Une partie de l'opinion japonaise est inquiète. Non pas parce que le Japon a cédé la deuxième place de l'économie mondiale à la Chine, mais parce que celle-ci serait en train d'" acheter " leur archipel. Par infimes parcelles, certes, mais la tendance est assez forte pour avoir ouvert un débat au sein du parti gouvernemental sur les mesures à prendre pour contrôler les achats de biens immobiliers et fonciers par des étrangers. Une commission doit remettre, fin mars, des propositions de révision des dispositions légales d'acquisitions de terrains qui pourraient mettre en danger la sécurité des ressources naturelles.

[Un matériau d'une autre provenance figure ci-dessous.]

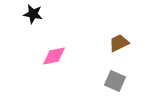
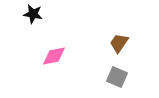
brown trapezoid: rotated 30 degrees counterclockwise
gray square: moved 2 px right, 4 px up
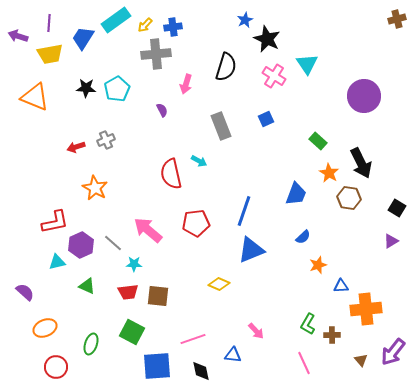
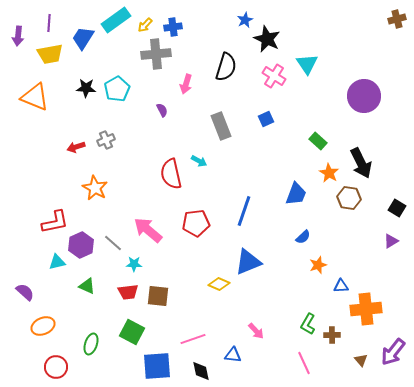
purple arrow at (18, 36): rotated 102 degrees counterclockwise
blue triangle at (251, 250): moved 3 px left, 12 px down
orange ellipse at (45, 328): moved 2 px left, 2 px up
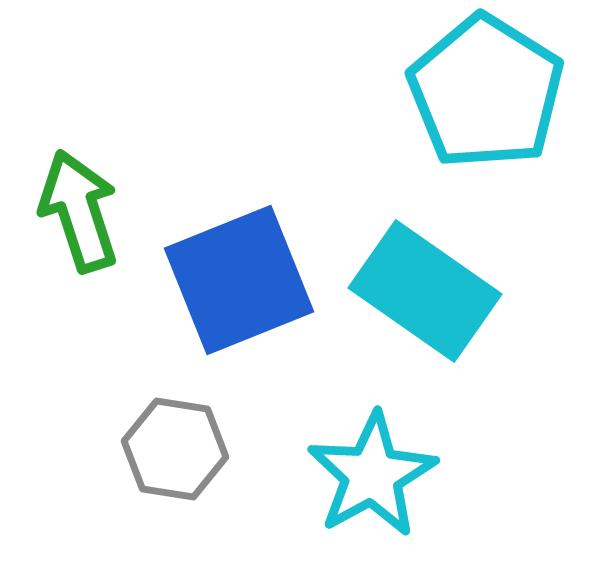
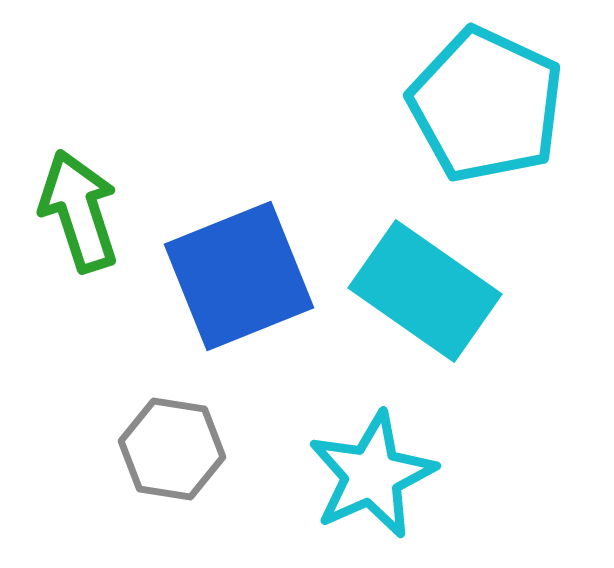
cyan pentagon: moved 13 px down; rotated 7 degrees counterclockwise
blue square: moved 4 px up
gray hexagon: moved 3 px left
cyan star: rotated 5 degrees clockwise
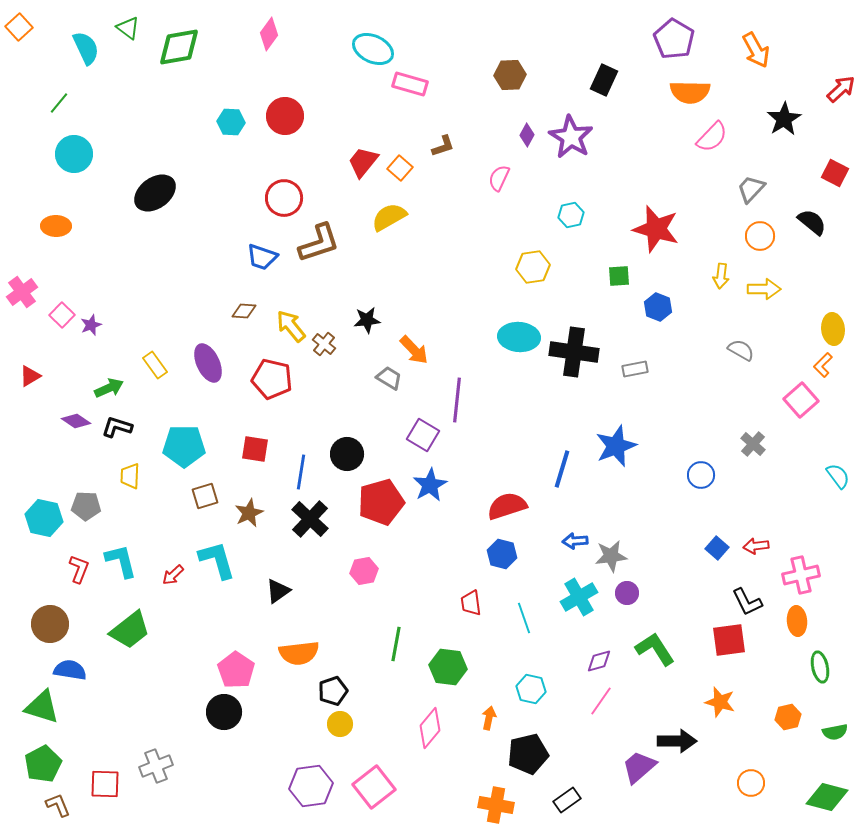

En octobre 2010, la chaîne de télévision publique NHK avait tiré la sonnette d'alarme avec une émission sur le thème : " Le Japon, cible de l'argent étranger - Nos forêts à vendre ". Elle reprenait le sujet d'un livre publié un peu avant au titre évocateur, La Forêt japonaise dérobée : comment le capital étranger menace nos ressources en eau, de Hideki Hirano et Yoshinori Yasuda.
La crainte d'une arrivée massive de capital étranger - montée en épingle par la presse de droite - mettant à l'index les Chinois, qui s'empareraient des ressources naturelles nippones, est partie d'achats de terrains sur l'île d'Hokkaido, dont 400 hectares de forêts. Depuis 2007, deux stations de ski, cinq golfs, cinq hôtels ont été acquis par des Chinois et des Hongkongais. Puis, ce furent des stations thermales dans d'autres régions, des complexes touristiques près du mont Fuji, ainsi que de nombreux appartements dans le centre de Tokyo.

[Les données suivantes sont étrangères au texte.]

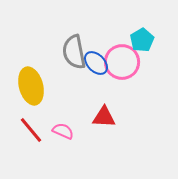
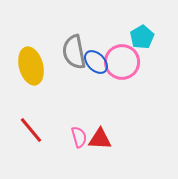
cyan pentagon: moved 3 px up
blue ellipse: moved 1 px up
yellow ellipse: moved 20 px up
red triangle: moved 4 px left, 22 px down
pink semicircle: moved 16 px right, 6 px down; rotated 50 degrees clockwise
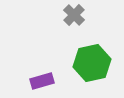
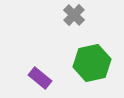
purple rectangle: moved 2 px left, 3 px up; rotated 55 degrees clockwise
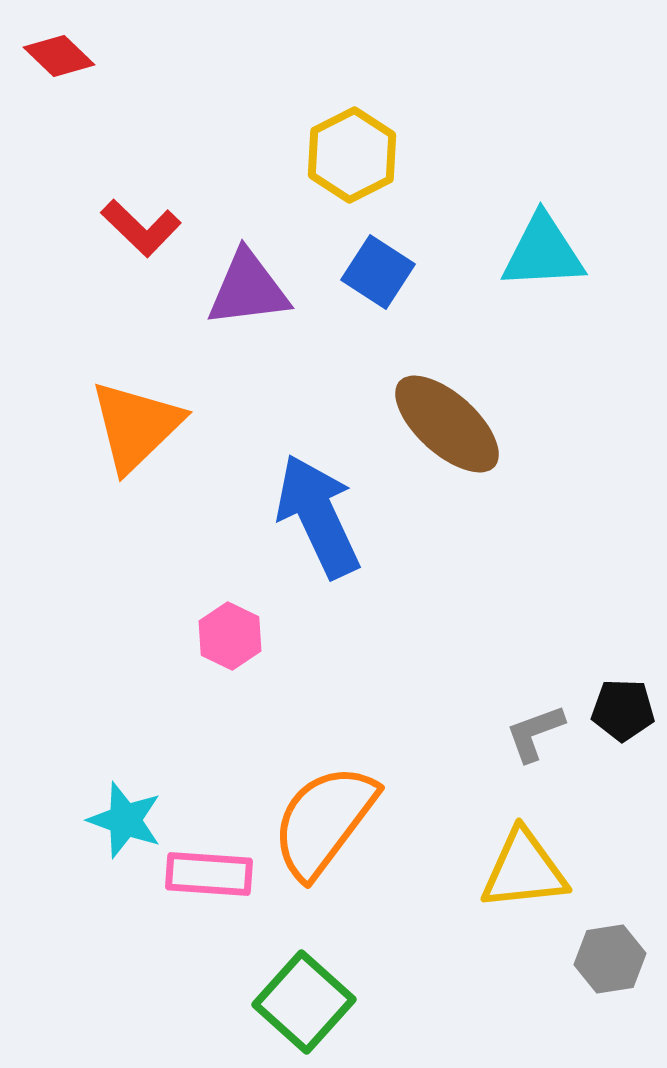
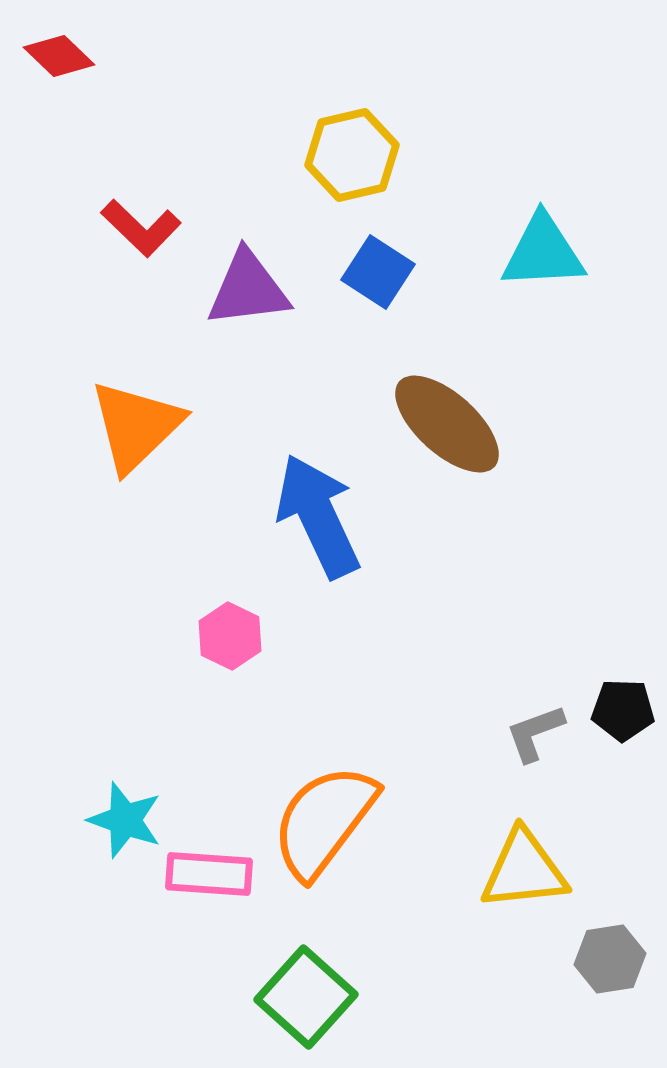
yellow hexagon: rotated 14 degrees clockwise
green square: moved 2 px right, 5 px up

La vente des terrains forestiers, longtemps stagnante, a augmenté ces dernières années. Le Japon est composé à 70 % de montagnes couvertes de forêts. Celles-ci sont souvent négligées, le bois de charpente importé étant meilleur marché. Aussi le prix des terrains forestiers a-t-il baissé. Ils ne sont pas l'objet de dispositions particulières concernant la nationalité de l'acquéreur et, le relevé cadastral laissant à désirer, beaucoup de cessions sont opérées sans contrôle approfondi de l'administration. Le bois ainsi que les eaux souterraines semblent intéresser les Chinois.
Les entreprises ne sont pas non plus à l'abri de leur appétit : dans les six premiers mois de 2010, des entrepreneurs chinois ont acheté des petites et moyennes sociétés nippones pour 100 millions d'euros - somme modeste mais six fois supérieure au montant pour la même période de 2009.
La déflation, le recul de la demande en biens immobiliers et fonciers de la part des Japonais, et un certain laxisme de la législation, stimulent l'appétit des investisseurs chinois, soucieux de se prémunir contre un éclatement de la " bulle " économique chez eux. Les Australiens, Coréens du Sud et Singapouriens sont aussi parties prenantes sur un marché qui n'est pas assez réglementé, selon les autorités locales.
Dans le cas de la Chine, une partie de ces achats sont opérés par le biais de résidents chinois au Japon. Les banques nippones restent prudentes dans les prêts à des investisseurs qui n'ont pas un statut de résident permanent. Dans certains cas, les fonds transitent par l'entremise de " banques " souterraines gérées par les pègres chinoise et japonaise. L'investissement foncier dans l'Archipel serait aussi utilisé dans des opérations de blanchiment d'argent. Depuis 2008, le Japon a renforcé les mesures de lutte contre les transferts de fonds douteux de l'étranger, mais apparemment pas assez.
En dépit du sursaut nationaliste d'une partie de l'opinion, les agents immobiliers et les opérateurs de l'industrie du tourisme ne voient pas que des inconvénients dans l'arrivée des capitaux chinois : les plus riches dépensent sans compter et l'effet de masse est là. Les Chinois représentent un quart des touristes, soit deux fois plus qu'en 2009, et ils repartent chargés de produits. Certains magasins du quartier de l'électronique Akihabara à Tokyo sont entièrement chinois.
Outre l'immobilier, les riches Chinois s'intéressent au marché de l'art et fréquentent assidûment les ventes aux enchères. Ils ne représentent qu'un dixième des acheteurs, mais effectuent les plus grosses acquisitions. Ils rachètent notamment des oeuvres chinoises de la dynastie Qing (1644-1912) arrivées au Japon au cours de la Révolution culturelle - ou auparavant. Juste retour des choses.